The same can be said about Kwame Nkrumah, who referred to his own ideology as Consciencism or Nkrumahism and who theorized categorial conversion and a form of pan-nationalism that would be unrecognizable to Marx. This is not to say that Consciencism or Nkrumahism draws absolutely nothing from Marx. Nkrumah stated that he was inspired by Hegel, Marx, Lenin, and above all else, Garvey. Yet, there is no rush to label Nkrumah a Garveyite or to give Garvey undue credit for the crux of Nkrumah’s work in a way that some are adamant to label Nkrumah a Marxist.
It should be obvious that I do not subscribe to Afrocentrism nor African cultural nationalism, nor do I believe in the existence of what some refer to as African socialism. I organize for revolutionary Pan-Africanism, African liberation and recognize that scientific socialism is universal and belongs to all. My argument is not that we should stop reading Karl Marx. We should read anything and everything we can get our hands on. However, there is no reason to treat Karl Marx as the inventor or the be all end all of socialism while disregarding colonized people who have led successful socialist revolutions or relegating their works to the category of supplementary reading. I do not read Kwame Nkrumah as a supplementary text to better understand Karl Marx. I may read Marx to understand Nkrumah better.
To be clear, some of the ancestors that I admire and learn from the most are Marxist-Leninists. Praise and dedicated study are due to Thomas Sankara, Walter Rodney, Claudia Jones, and many others.
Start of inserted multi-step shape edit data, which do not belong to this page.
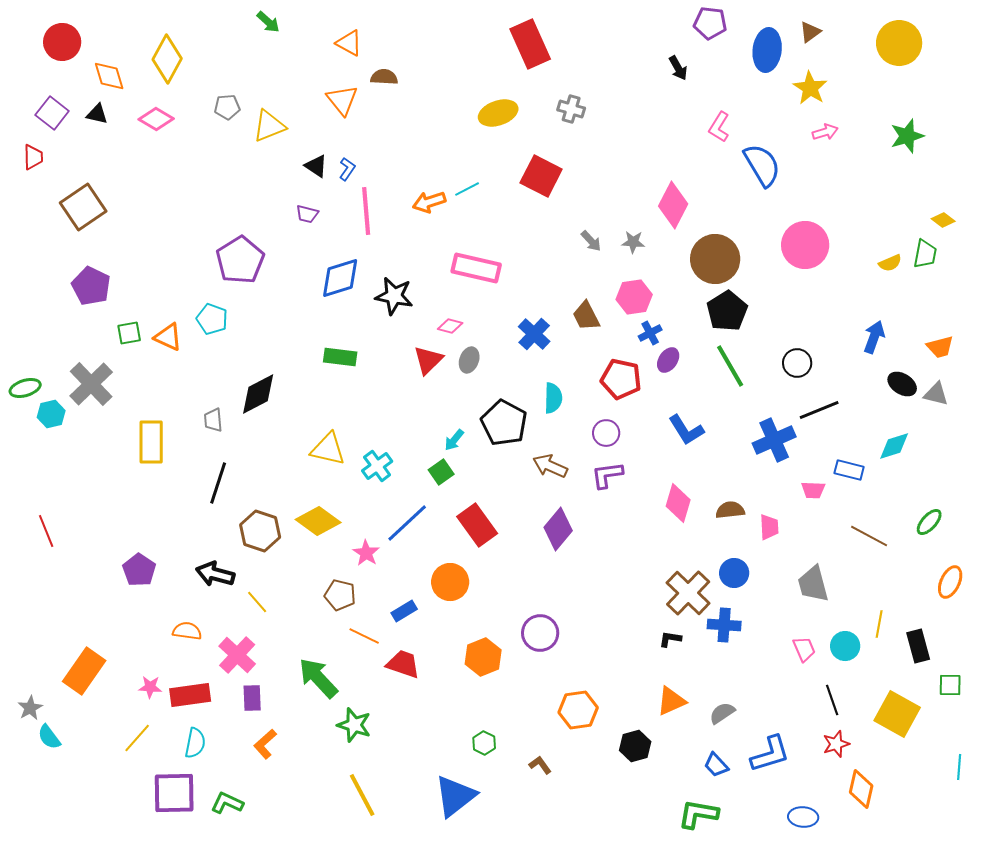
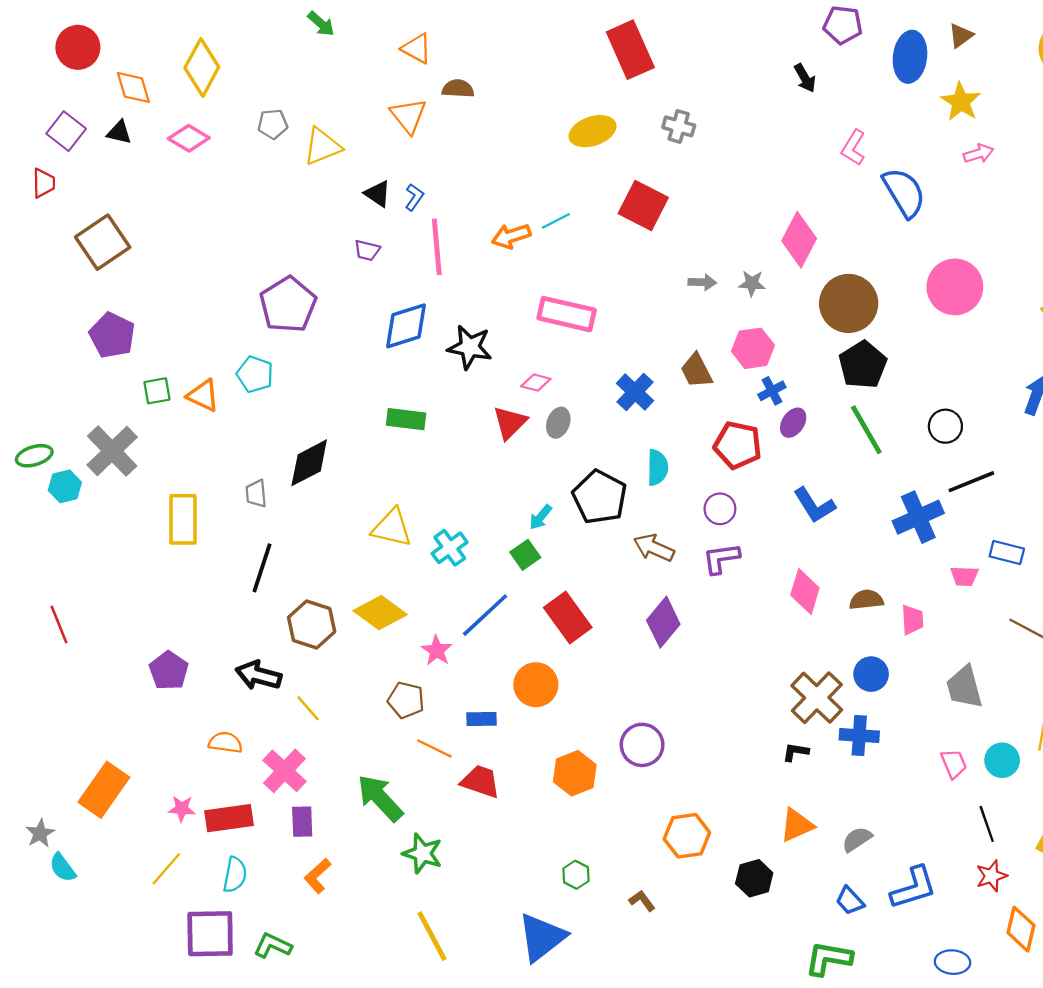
gray arrow: (591, 241) -> (702, 282), turned -45
blue rectangle: (404, 611) -> (482, 719), turned 30

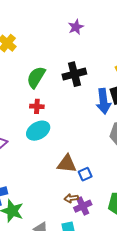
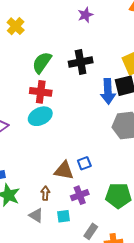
red cross: (37, 106) -> (41, 92), size x1.5
brown triangle: (67, 164) -> (64, 171), moved
brown arrow: (71, 198) -> (45, 193), moved, turned 96

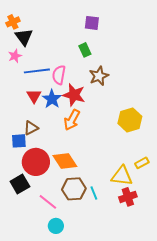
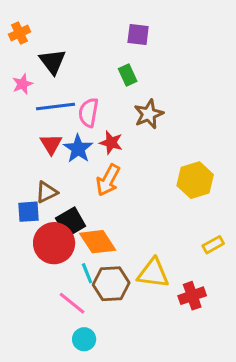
black triangle: (24, 37) -> (53, 62), moved
red star: (74, 95) -> (111, 143), size x0.7
yellow triangle: (122, 176) -> (153, 273), moved
black square: (20, 184) -> (71, 222), moved
cyan line: (94, 193) -> (87, 273), moved

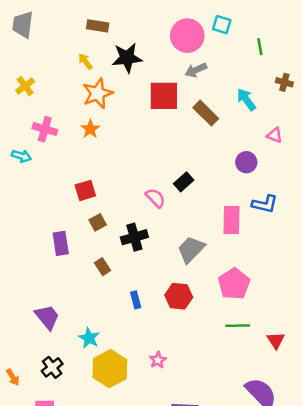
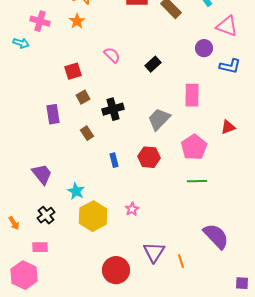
pink triangle: (275, 135) -> (227, 26), size x1.6
pink semicircle: (155, 198) -> (112, 55), moved
blue L-shape: (265, 204) -> (230, 66), moved
red triangle: (276, 340) -> (228, 127), moved, turned 42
Still, let us be honest and acknowledge that there are other scientifically grounded ideologies in the African world and amongst Indigenous and colonized peoples worldwide.
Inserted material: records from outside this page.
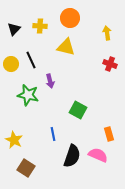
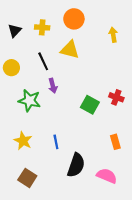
black line: (31, 60) -> (43, 61), moved
red cross: (110, 64) -> (116, 97), moved
green square: (78, 110) -> (90, 105), moved
yellow star: (14, 140) -> (23, 141), moved
pink semicircle: (98, 155) -> (107, 176), moved

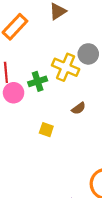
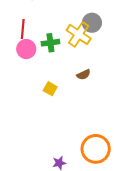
gray circle: (88, 54) -> (92, 23), moved

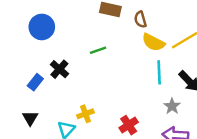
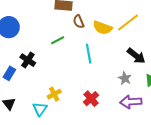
brown semicircle: (140, 19) -> (79, 22), moved
cyan line: (159, 72) -> (89, 54), moved

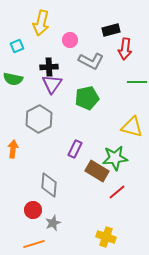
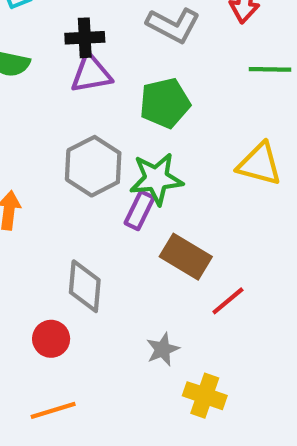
purple triangle: (52, 84) -> (91, 74), turned 45
gray hexagon: (39, 119) -> (93, 166), moved
green star: (115, 158) -> (156, 179), moved
gray star: (53, 223) -> (163, 349), moved

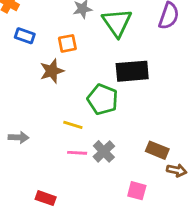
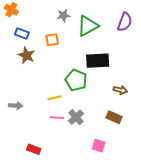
green triangle: (117, 23) -> (88, 26), turned 35
brown star: (52, 71) -> (26, 55), moved, turned -30
yellow line: (73, 125) -> (54, 98), turned -32
brown arrow: (177, 170) -> (120, 90), moved

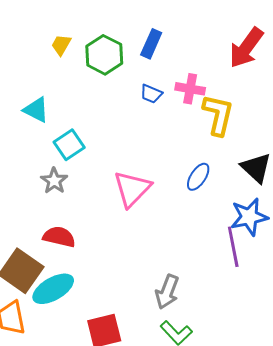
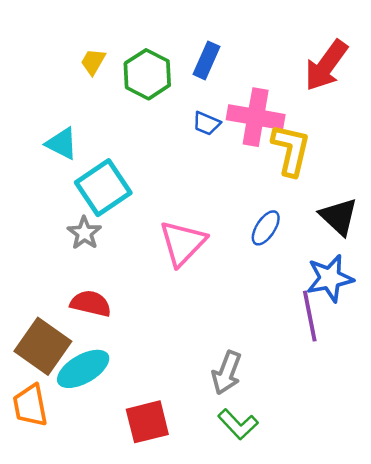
pink cross: (190, 89) -> (256, 117), size x1.5
cyan square: (69, 145) -> (103, 188), size x1.4

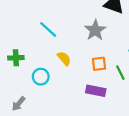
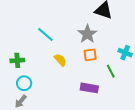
orange square: (99, 64) -> (90, 55), moved
cyan circle: (41, 77) -> (24, 83), moved

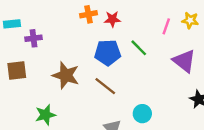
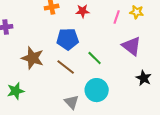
red star: (112, 19) -> (83, 11), moved
green line: (139, 48) -> (95, 58), moved
cyan circle: (142, 114) -> (97, 90), size x1.5

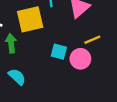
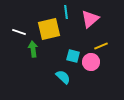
cyan semicircle: (17, 77) -> (63, 77), moved

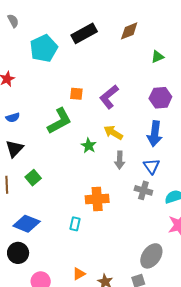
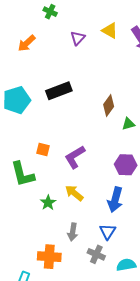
brown diamond: (129, 31) -> (109, 106), moved, turned -40
green L-shape: (59, 121) -> (23, 174), turned 96
gray arrow: (120, 160) -> (73, 232), moved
Once there is a broader effort to distinguish Marxism, a specific ideology, and scientific socialism, an objective, and universal truth, it will be easier to organize the African masses and bring them to a revolutionary ideology based on science that speaks to their conditions, their history, and their struggles. Many Africans who are repelled by the word Marxism react to their aversion by subscribing to nonscientific approaches to overcome oppression. It is our task to assure that we do not replicate European chauvinism within our own communities by giving Marx undue credit for a science that does not belong to him and that can be found in other ideologies besides the ones named after him. It is only then that we will be able to reach those of our people that have been driven away.